Menurut laporan Reuters yang dikutip Antara News, proyek tersebut akan menjadi salah satu investasi teknologi terbesar sepanjang sejarah Meta.
Dana tersebut akan difokuskan untuk membangun dan memperluas sejumlah pusat data baru yang tersebar di beberapa negara bagian Amerika Serikat.
Pusat data ini akan berfungsi untuk mendukung layanan AI, termasuk proyek metaverse, periklanan digital, dan pengembangan asisten virtual.
Baca Juga: Amazon Hadirkan Fitur Penerjemah AI untuk Dukung Penulis Independen di Kindle
Meta menilai bahwa pusat data yang efisien dan bertenaga tinggi adalah kunci utama untuk masa depan teknologi berbasis kecerdasan buatan.
Dalam pernyataannya, CEO Meta Mark Zuckerberg menyebut bahwa AI akan menjadi pilar utama dalam strategi pertumbuhan perusahaan di masa depan.

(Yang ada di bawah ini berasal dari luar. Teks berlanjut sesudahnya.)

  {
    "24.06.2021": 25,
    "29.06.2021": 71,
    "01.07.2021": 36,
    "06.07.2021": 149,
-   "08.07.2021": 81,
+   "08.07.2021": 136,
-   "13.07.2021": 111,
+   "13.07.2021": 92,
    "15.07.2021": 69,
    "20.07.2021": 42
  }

Ia mengatakan bahwa kemampuan AI yang semakin canggih dapat memperluas jangkauan layanan dan meningkatkan pengalaman pengguna di seluruh platform Meta.

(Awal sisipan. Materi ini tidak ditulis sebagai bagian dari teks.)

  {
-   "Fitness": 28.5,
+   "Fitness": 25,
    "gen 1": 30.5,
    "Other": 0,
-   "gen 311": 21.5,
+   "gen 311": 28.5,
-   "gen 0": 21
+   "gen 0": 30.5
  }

Zuckerberg juga menambahkan bahwa investasi besar ini bukan hanya soal infrastruktur, tetapi juga untuk mendorong inovasi dalam pemrosesan data dan efisiensi energi.
Setiap pusat data baru yang dibangun Meta dirancang dengan sistem pendinginan ramah lingkungan dan memanfaatkan energi terbarukan.
Langkah ini menunjukkan komitmen perusahaan terhadap target net-zero emission atau nol emisi karbon di masa mendatang.
Selain mendukung proyek AI internal, pusat data ini juga akan membantu pengembangan model AI open-source yang dapat digunakan komunitas global.
Dilansir dari Bloomberg, Meta telah menyiapkan tim khusus untuk mengawasi proyek ini agar tetap berjalan sesuai jadwal dan efisien secara biaya.
Investasi ini juga disebut akan membuka ribuan lapangan kerja baru di bidang teknik, konstruksi, dan teknologi informasi.
Dengan rencana ini, Meta ingin memastikan bahwa Amerika Serikat tetap menjadi pusat utama pengembangan teknologi AI dunia.
Beberapa analis menyebut langkah Meta ini sebagai “pertaruhan besar” di tengah persaingan ketat dengan Google, Microsoft, dan Amazon yang juga gencar memperluas pusat data mereka.
Namun, dengan sumber daya dan ekosistem yang dimiliki Meta, banyak pihak optimis bahwa proyek ini akan memberikan dampak besar pada industri AI global.
Meta juga berharap langkah ini dapat mempercepat riset dan pengembangan AI yang lebih aman, transparan, dan bermanfaat bagi masyarakat luas.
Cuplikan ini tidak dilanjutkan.